A adesão de empregado a Plano de Demissão Voluntária (PDV) não obriga a empresa a liberar guias para recebimento de seguro-desemprego. Por essa razão, os ministros da 7ª Turma do Tribunal Superior do Trabalho isentaram o banco Santander de pagar indenização a um trabalhador que não teve acesso às referidas guias, após aderir ao plano da empresa.

O assunto já tinha sido julgado pela 66ª Vara do Trabalho de São Paulo, que negou o pedido de indenização do empregado. Para o juiz que analisou o caso, a Resolução do Conselho Deliberativo do Fundo de Amparo ao Trabalhador (Codefat), que estabelece critérios para concessão do seguro-desemprego, não permite o benefício após adesão ao PDV.

Já no Tribunal Regional do Trabalho da 2ª Região, São Paulo, o Santander foi condenado a indenizar o empregado por não ter fornecido as guias. De acordo com o TRT-SP, a adesão do trabalhador ao plano caracteriza dispensa sem justa causa e, portanto, não impede a percepção do seguro-desemprego. No mais, uma Resolução do Codefat não poderia restringir o que a lei prevê sobre essa matéria (Lei 7.998/1990).

Por esse motivo, o banco entrou com Recurso de Revista no TST. Argumentou que o empregado que adere ao PDV não está desempregado involuntariamente, como exige a Constituição (artigo 7º, inciso II) e a resolução do Codefat.

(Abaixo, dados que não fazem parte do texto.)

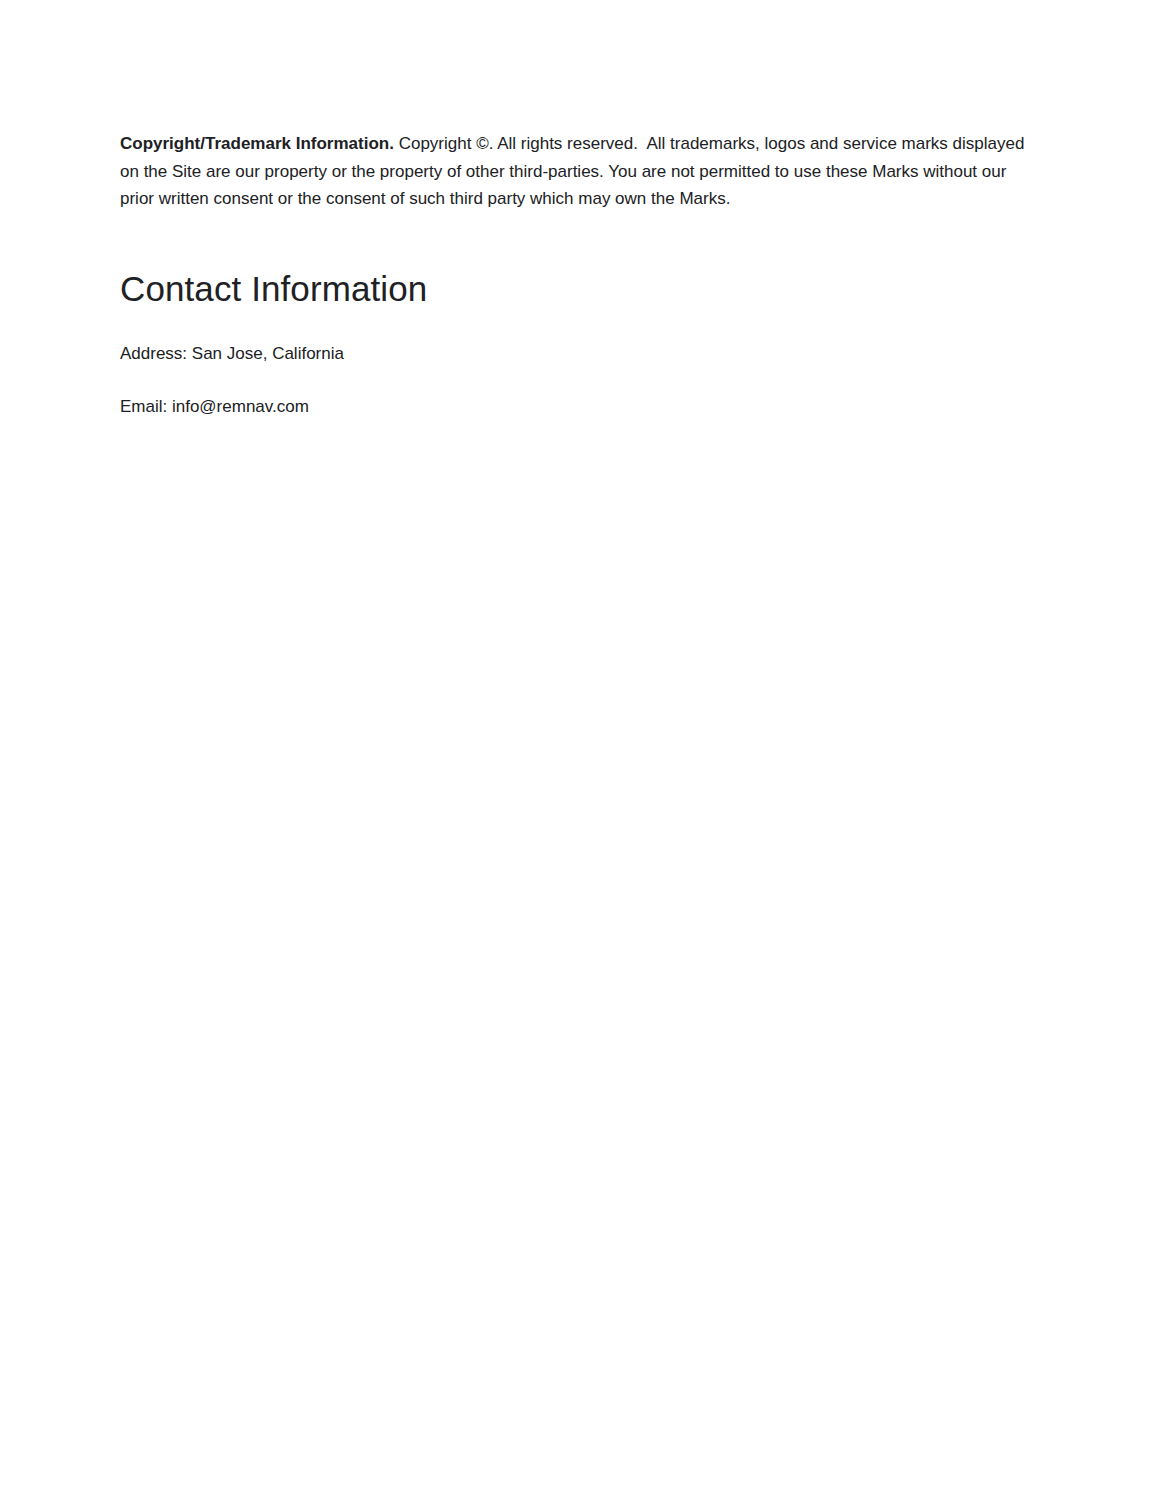Copyright/Trademark Information. Copyright ©. All rights reserved. All trademarks, logos and service marks displayed on the Site are our property or the property of other third-parties. You are not permitted to use these Marks without our prior written consent or the consent of such third party which may own the Marks.
Contact Information
Address: San Jose, California
Email: info@remnav.com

Assim, não poderia ser condenado a pagar indenização ao trabalhador, porque apenas seguiu o que diz a legislação. Argumentou, ainda, que o empregado poderia obter o seguro-desemprego independentemente da expedição de guias por parte da empresa.

Segundo o relator do processo, ministro Ives Gandra Martins Filho, o banco não poderia ser punido com o pagamento de indenização por descumprir algo a que não estava obrigado. Para o relator, de fato, há norma proibindo a liberação das guias de seguro-desemprego em caso de adesão a PDV. Como o próprio nome registra, completou o ministro, o desligamento é voluntário, e a Constituição só garante o seguro-desemprego nas hipóteses de desemprego involuntário, ou seja, contra a vontade do trabalhador.

Por fim, o relator conheceu do Recurso de Revista do banco nesse ponto e cancelou o pagamento de indenização ao empregado, restabelecendo, assim, a decisão da 66ª Vara do Trabalho. O seu voto foi seguido por todos os ministros da 7ª Turma do TST.